A necessidade da construção de uma nova visão dos relacionamentos é destacada pela jurista Ela Wiecko. “É preciso trabalhar a quebra desse ódio contra o gênero feminino. Isso tanto com os homens quanto com as mulheres. É preciso enxergar uma nova masculinidade, que não tenha como referência as mulheres como um objeto de posse. Temos que mostrar o quão importante é reconstruir essas relações entre homens e mulheres no dia a dia”, reforça.
“Se um relacionamento abusivo acaba e cada um segue a sua vida, vemos que a tendência de repetição do ciclo existe. A mulher pode, sim, cair em outra relação abusiva e os homens continuam com o mesmo comportamento com as novas companheiras. Então, precisamos ter mais programas do governo para atendimento nesse sentido de conscientização de todas as partes envolvidas na violência”, completa.
Enfrentamento
Denunciar os casos de violência domésticas é uma das ações importantes para quebrar o ciclo de agressões, conforme ressalta Ben-Hur Viza, juiz titular do Juizado de Violência contra a Mulher do Núcleo Bandeirante e coordenador do Núcleo Judiciário da Mulher (NJM). “Os dados indicam que as mulheres não morrem porque tiveram a medida protetiva indeferida ou porque denunciaram a situação de violência. Isso pode ocorrer? Sim. Mas o grande foco deve ser em como fazer com que uma situação de violência chegue às autoridades. Se a vítima não registra, não há como protegê-la e orientá-la”, detalha.

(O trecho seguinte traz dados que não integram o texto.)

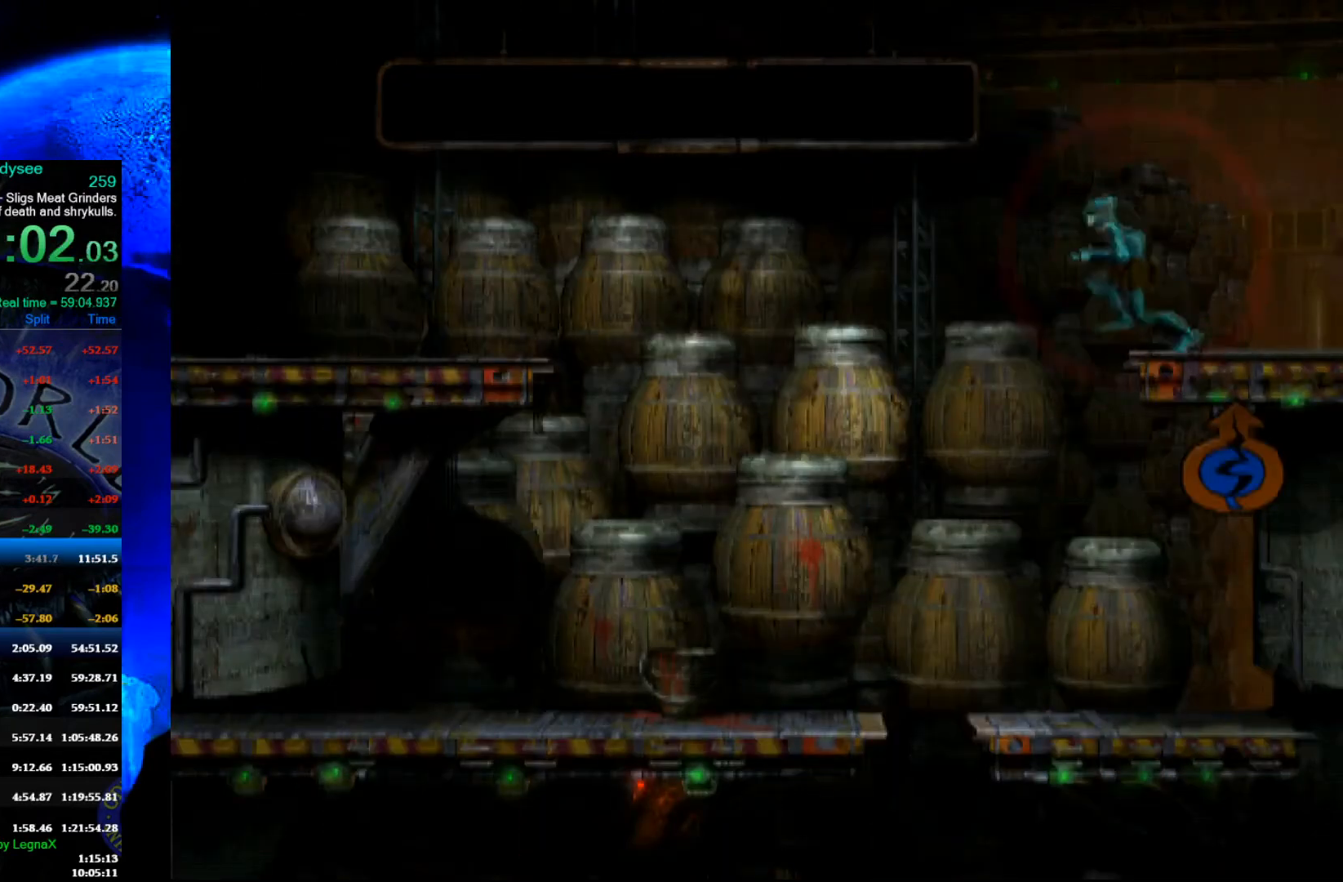
{"buttons": ["Y", "R1"], "left_stick": "left", "events": []}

O magistrado concorda se tratar de uma problemática cultural: “Define-se que, para a mulher ser respeitada, precisa ter a imagem masculina. De um certo modo, atitudes como esta legitimam a violência”. Acredita, no entanto, haver avanços nesse sentido. “Um dos fatos que apontam este progresso é o número de ocorrências de agressões familiares que são abertas pelos vizinhos. E é esse o nosso papel: comunicar as violências à polícia, para que não evoluam para um feminicídio”, alerta.
Para a mudança a longo prazo, Ben-Hur destaca a necessidade de se tratar a violência doméstica e familiar dentro do âmbito escolar, e cita o projeto Maria da Penha Vai à Escola: Educar para prevenir e coibir a violência contra a mulher. “Hoje, esse trabalho leva o conhecimento da lei para crianças e adolescentes que também são vítimas de violência”, diz.

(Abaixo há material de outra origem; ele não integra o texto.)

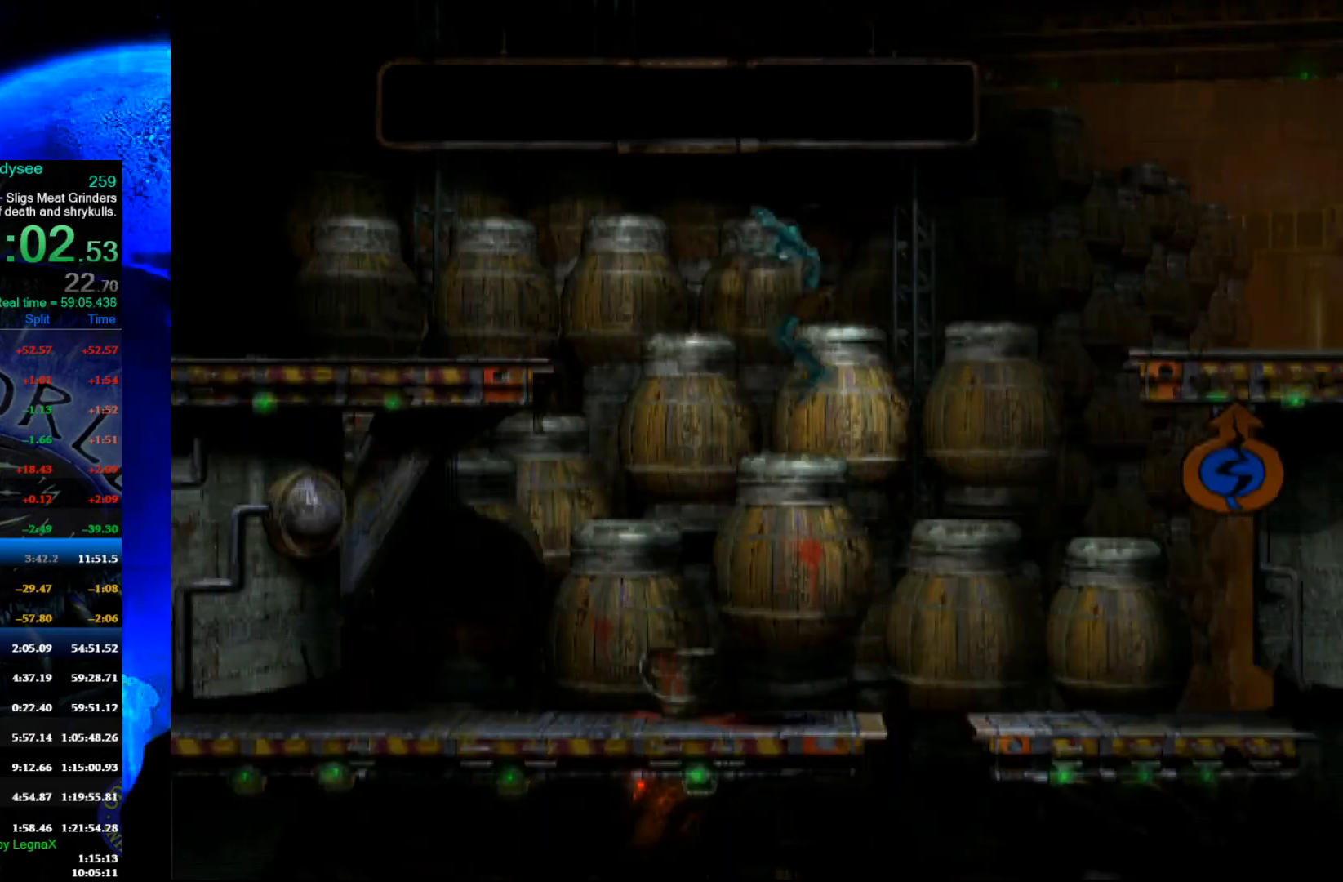
{"buttons": ["Y", "R1"], "left_stick": "up", "events": [[333, "left_stick", "up-left"], [433, "left_stick", "up"]]}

Além da educação, Maria Carolina Ferracini aponta outros elementos que devem ser mudados. “É preciso implementar políticas públicas eficazes e suficientemente financiadas, pois é necessário mudar urgentemente o foco da punição para a prevenção”, afirma. “Apesar de ser importante garantir às vítimas o direito à justiça e à memória, antes de mais nada é fundamental que as mulheres vivam. Para isso, será necessário que os serviços de acolhimento estejam verdadeiramente prontos para recebê-las, sem discriminação racial e sem estereótipos de gênero.”
Esse trabalho, reforça a especialista, não pode se limitar às delegacias. Deve ocorrer também na saúde, na assistência social e nas casas-abrigo. “Aqui no Brasil temos observado indícios de que as políticas de enfrentamento à violência e amparo de mulheres vítimas são menos acessíveis às mulheres negras, indígenas e rurais.”